At the same time, "the fed funds rate can't stay significantly above the 2-year note yield," Connolly said.
On Tuesday, the 2-year Treasury note yield was at 2.00 percent, not far above the lowest level since 2004.
The Fed "almost certainly" has to cut the funds rate to 2.0 percent by the end of this monetary easing cycle, he said. If conditions in the banking sector worsen, the Fed could cut the funds rate to 1.0 percent, a low last seen in June 2004.
Global banks have already written down more than $100 billion of bad debts associated with the U.S. subprime mortgage debt meltdown and housing market decline.
However, Fed rate cuts alone are unlikely to avert a prolonged period of economic weakness because the danger still exists that a burdened banking sector will choke off credit to consumers and households.
"The Fed probably can't fix it all on its own now," Connolly said. "There is a chance the Fed gets forced into unconventional cooperation with government," which could involve buying a range of assets to reflate their value.
That would be reminiscent of some steps the U.S. government took in the 1930s when the economy was mired in deflation and high unemployment.
One turning point came when agricultural prices were restored to their pre-slump levels, Connolly said.
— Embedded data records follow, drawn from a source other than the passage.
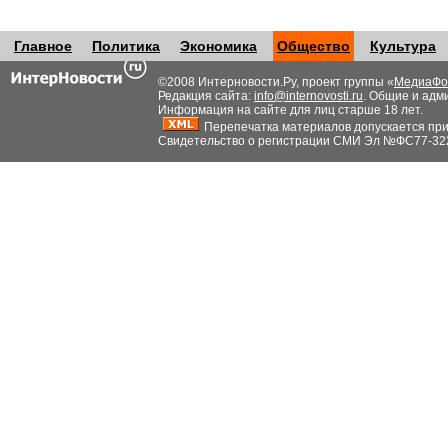
Главное
Политика
Экономика
Общество
Культура
©2008 Интерновости.Ру, проект группы «
МедиаФо
Редакция сайта:
info@internovosti.ru
. Общие и адм
Информация на сайте для лиц старше 18 лет.
Перепечатка материалов допускается при н
Свидетельство о регистрации СМИ Эл №ФС77-32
Such measures were among the New Deal programs that President Franklin D. Roosevelt launched to bolster the economy.
Either way, investors face bleak prospects now without some kind of further government intervention, he said.
Those steps might offer clues to investors in stocks and commodities, which Connolly expects the government might be ultimately force to step in and buy to stabilize markets. He expects that a depression may be averted, but only by the state and the Fed reinflating the price of such assets.
Beleaguered housing, non-government fixed-income securities and even the now overvalued Treasury market have little hope of generating substantial returns for investors over the next few years, he said.
"If we don't avoid depression, the only thing worth holding is cash," he added.